__YOUR TASK__:
Can you gather every row below that contains the word "Authorization" and copy each of those rows in full?

__SOURCE DATA__:
:::::

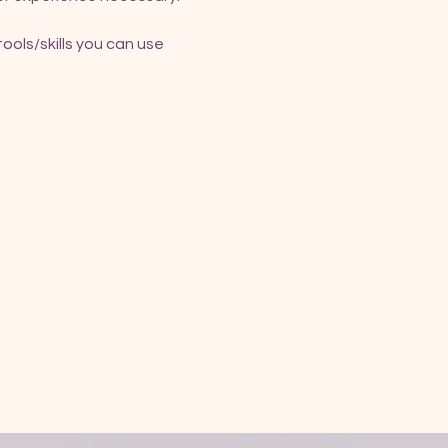
ools/skills you can use 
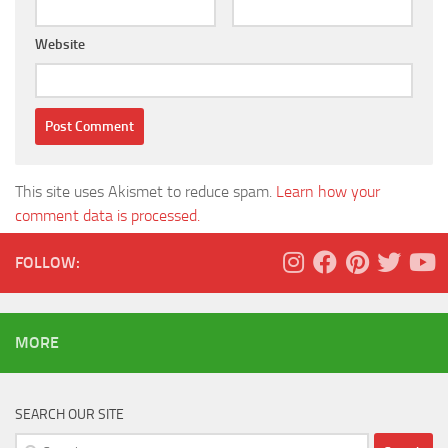
Website
This site uses Akismet to reduce spam.
Learn how your
comment data is processed.
FOLLOW:
MORE
SEARCH OUR SITE
Search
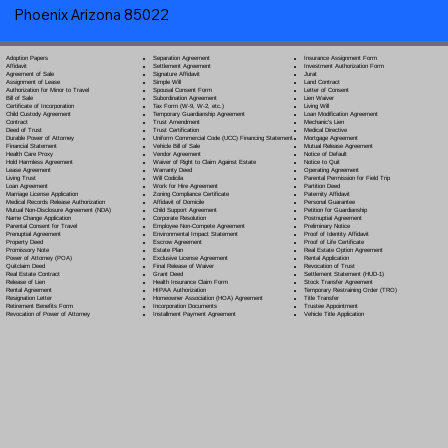
Phoenix Arizona 85022
Separation Agreement
Adoption Papers
Insurance Assignment Form
Settlement Agreement
Affidavit
Investment Authorization Form
Signature Affidavit
Agreement of Sale
Jurat
Simple Will
Assignment of Lease
Land Contract
Spousal Consent Form
Authorization for Minor to Travel
Letter of Consent
Subordination Agreement
Bill of Sale
Lien Waiver
Tax Form (W-9, W-2, etc.)
Certificate of Incorporation
Living Will
Temporary Guardianship Agreement
Child Custody Agreement
Loan Modification Agreement
Trust Amendment
Contract
Mechanic's Lien
Trust Certification
Deed of Trust
Medical Directive
Uniform Commercial Code (UCC) Financing Statement
Durable Power of Attorney
Mortgage Agreement
Vehicle Bill of Sale
Financial Statement
Mutual Release Agreement
Vendor Agreement
Health Care Proxy
Notice of Default
Waiver of Right to Claim Against Estate
Hold Harmless Agreement
Notice to Quit
Warranty Deed
Lease Agreement
Operating Agreement
Will Codicil
a
Living Trust
Parental Permission for Field Trip
Work for Hire Agreement
Loan Agreement
Partition Deed
Zoning Compliance Certificate
Marriage License Application
Paternity Affidavit
Affidavit of Domicile
Medical Records Release Authorization
Personal Guarantee
Child Support Agreement
Mutual Non-Disclosure Agreement (NDA)
Petition for Guardianship
Corporate Resolution
Name Change Application
Postnuptial Agreement
Employee Non-Compete Agreement
Parental Consent for Travel
Preliminary Notice
Environmental Impact Statement
Prenuptial Agreement
Proof of Identity Affidavit
Escrow Agreement
Property Deed
Proof of Life Certificate
Estate Plan
Promissory Note
Real Estate Option Agreement
Exclusive License Agreement
Power of Attorney
(POA)
Rental Application
Final Release of Waiver
Quitclaim Deed
Revocation of Trust
Grant Deed
Real Estate Contract
Settlement Statement (HUD-1)
Health Insurance Claim Form
Release of Lien
Stock Transfer Agreement
HIPAA Authorization
Rental Agreement
Temporary Restraining Order (TRO)
Homeowner Association (HOA) Agreement
Resignation Letter
Title Transfer
Incorporation Documents
Retirement Benefits Form
Trustee Appointment
Installment Payment Agreement
Revocation of Power of Attorney
Vehicle Title Application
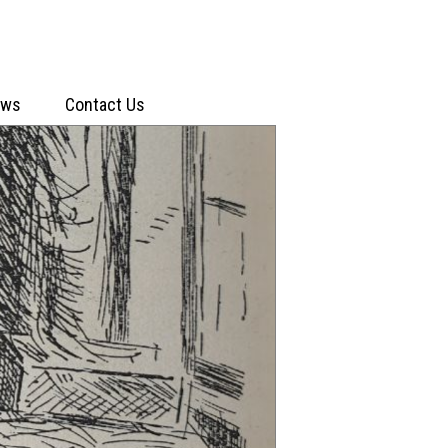
ews
Contact Us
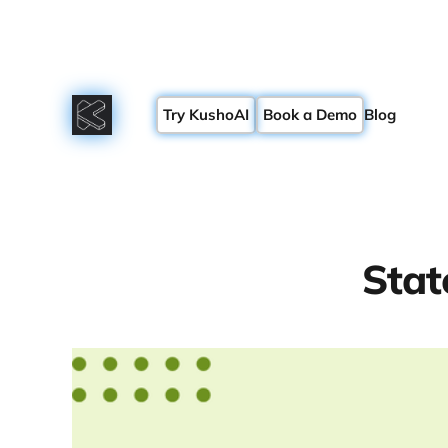
Try KushoAI
Book a Demo
Blog
Stat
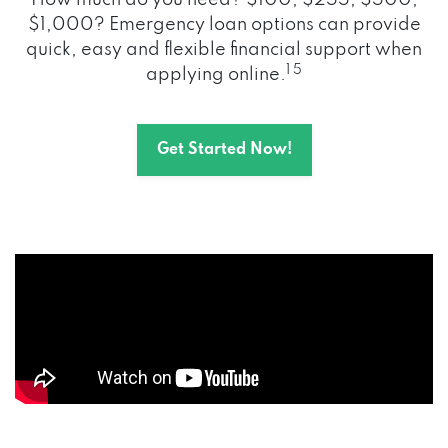
How much do you need? $100, $255, $500,
$1,000? Emergency loan options can provide
quick, easy and flexible financial support when
1 5
applying online.
Get Started Now!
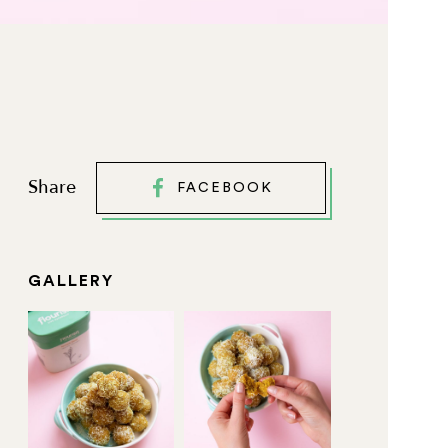
Share
FACEBOOK
GALLERY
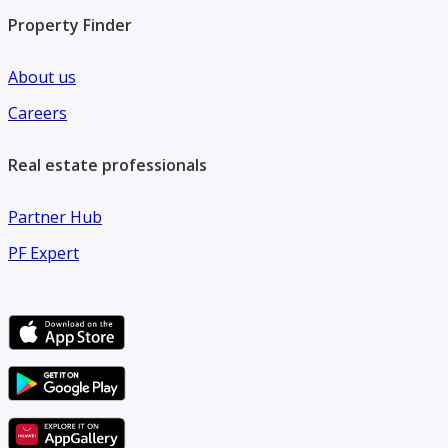
Property Finder
About us
Careers
Real estate professionals
Partner Hub
PF Expert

:::::

__RESPONSE AREA__:
Investment Authorization Form
Authorization for Minor to Travel
Medical Records Release Authorization
HIPAA Authorization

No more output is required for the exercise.